Wat is anesthesie?

Anesthesie betekent letterlijk gevoelloosheid. Het is een verzamelnaam van alle soorten verdoving voor een operatie. Anesthesie zorgt ervoor dat je geen last hebt van de operatie en dat de chirurg je rustig kan behandelen. Er zijn drie vormen van anesthesie:

  1. Algehele anesthesie of narcose
  2. Locoregionale anesthesie
  3. Lokale anesthesie

Welke anesthesievorm je krijgt is onder andere afhankelijk van het soort operatie, je lichamelijke conditie en persoonlijke voorkeur. Soms worden meerdere vormen gecombineerd. De anesthesioloog overlegt altijd welke vorm voor jou het meest geschikt is.

Onder narcose

Narcose, oftewel algehele anesthesie wordt meestal toegepast bij grote en/of langdurige operaties. Je kunt hierbij denken aan operaties aan het hoofd, de hals, borst en bovenbuik. Narcose zorgt ervoor dat je tijdelijk in een diepe slaap komt. Je merkt daardoor niets van de operatie en kun je achteraf niks herinneren. Narcose wordt toegepast bij operaties waarbij het noodzakelijk is dat je volledig buiten bewustzijn bent.

Locoregionale anesthesie

Bij locoregionale anesthesie wordt een klein deel van je lichaam verdoofd; zoals een arm, een been of het hele onderlichaam.

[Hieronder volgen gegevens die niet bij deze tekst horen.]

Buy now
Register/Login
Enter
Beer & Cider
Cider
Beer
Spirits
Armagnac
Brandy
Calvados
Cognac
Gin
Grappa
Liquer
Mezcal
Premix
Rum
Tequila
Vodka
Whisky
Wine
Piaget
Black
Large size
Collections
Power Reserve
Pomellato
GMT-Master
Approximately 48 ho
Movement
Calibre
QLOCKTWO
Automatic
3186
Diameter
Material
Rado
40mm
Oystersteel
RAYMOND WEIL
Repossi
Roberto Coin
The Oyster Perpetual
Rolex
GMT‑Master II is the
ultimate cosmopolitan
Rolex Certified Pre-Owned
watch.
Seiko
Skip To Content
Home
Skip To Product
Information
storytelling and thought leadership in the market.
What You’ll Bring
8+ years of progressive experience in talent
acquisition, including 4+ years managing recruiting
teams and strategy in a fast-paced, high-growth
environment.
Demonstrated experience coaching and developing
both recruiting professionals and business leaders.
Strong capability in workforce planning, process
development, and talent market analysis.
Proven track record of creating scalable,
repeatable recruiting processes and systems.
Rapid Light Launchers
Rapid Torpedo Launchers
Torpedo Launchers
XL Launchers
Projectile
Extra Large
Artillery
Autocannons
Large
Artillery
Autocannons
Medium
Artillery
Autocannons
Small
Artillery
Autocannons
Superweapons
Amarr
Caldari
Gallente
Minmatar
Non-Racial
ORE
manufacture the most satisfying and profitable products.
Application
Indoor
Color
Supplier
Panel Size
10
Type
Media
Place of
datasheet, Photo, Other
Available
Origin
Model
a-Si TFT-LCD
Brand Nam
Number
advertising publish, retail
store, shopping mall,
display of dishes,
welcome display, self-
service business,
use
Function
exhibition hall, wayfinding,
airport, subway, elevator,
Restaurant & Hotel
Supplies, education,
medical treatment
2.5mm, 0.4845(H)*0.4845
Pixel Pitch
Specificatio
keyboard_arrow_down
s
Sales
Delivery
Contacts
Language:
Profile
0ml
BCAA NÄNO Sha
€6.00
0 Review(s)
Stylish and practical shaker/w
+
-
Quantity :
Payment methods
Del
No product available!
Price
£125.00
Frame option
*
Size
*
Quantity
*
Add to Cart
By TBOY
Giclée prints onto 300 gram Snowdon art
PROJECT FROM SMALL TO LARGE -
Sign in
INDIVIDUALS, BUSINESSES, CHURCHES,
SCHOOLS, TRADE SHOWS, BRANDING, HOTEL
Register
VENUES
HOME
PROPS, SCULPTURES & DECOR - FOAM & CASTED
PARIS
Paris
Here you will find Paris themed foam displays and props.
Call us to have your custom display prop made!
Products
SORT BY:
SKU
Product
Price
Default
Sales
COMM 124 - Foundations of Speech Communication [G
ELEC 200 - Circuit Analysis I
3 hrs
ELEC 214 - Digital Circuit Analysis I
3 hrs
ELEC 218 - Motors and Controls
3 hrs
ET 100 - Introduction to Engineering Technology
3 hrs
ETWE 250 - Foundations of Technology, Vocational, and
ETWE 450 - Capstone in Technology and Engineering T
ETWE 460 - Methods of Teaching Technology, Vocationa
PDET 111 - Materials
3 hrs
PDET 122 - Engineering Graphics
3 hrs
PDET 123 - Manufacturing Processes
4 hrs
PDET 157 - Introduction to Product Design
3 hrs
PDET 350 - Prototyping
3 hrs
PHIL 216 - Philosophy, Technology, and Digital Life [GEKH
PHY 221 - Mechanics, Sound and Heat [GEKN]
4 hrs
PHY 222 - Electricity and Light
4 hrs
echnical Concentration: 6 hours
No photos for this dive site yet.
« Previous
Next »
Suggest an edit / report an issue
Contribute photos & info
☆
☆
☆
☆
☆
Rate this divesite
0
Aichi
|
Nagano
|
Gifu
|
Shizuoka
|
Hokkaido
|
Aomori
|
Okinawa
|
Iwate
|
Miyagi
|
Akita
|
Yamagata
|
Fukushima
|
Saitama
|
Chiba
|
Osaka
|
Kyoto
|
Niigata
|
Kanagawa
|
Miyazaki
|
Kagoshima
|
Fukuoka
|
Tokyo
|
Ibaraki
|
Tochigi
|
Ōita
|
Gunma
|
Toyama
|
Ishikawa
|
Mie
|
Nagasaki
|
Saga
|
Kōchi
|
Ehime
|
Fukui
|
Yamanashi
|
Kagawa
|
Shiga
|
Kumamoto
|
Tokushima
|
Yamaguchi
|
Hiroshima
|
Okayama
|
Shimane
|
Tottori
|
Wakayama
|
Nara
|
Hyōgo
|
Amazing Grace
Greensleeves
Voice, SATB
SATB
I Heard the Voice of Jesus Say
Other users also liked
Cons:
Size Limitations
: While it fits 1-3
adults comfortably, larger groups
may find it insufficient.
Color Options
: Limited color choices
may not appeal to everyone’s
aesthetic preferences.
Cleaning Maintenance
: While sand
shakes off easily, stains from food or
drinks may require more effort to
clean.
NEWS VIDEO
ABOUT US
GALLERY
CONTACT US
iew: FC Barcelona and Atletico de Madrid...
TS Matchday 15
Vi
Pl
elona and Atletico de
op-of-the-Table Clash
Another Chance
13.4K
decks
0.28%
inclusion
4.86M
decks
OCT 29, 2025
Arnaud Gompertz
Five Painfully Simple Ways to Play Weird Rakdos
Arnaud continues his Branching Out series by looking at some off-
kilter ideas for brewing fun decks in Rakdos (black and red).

Je bent dan tijdens de operatie bij bewustzijn, maar je voelt niets. Een voorbeeld van locoregionale anesthesie is de ruggenprik.

Lokale anesthesie

Bij lokale anesthesie wordt alleen de operatieplek verdoofd. Plaatselijke verdoving wordt bijvoorbeeld bij operaties aan de hand of oog gebruikt.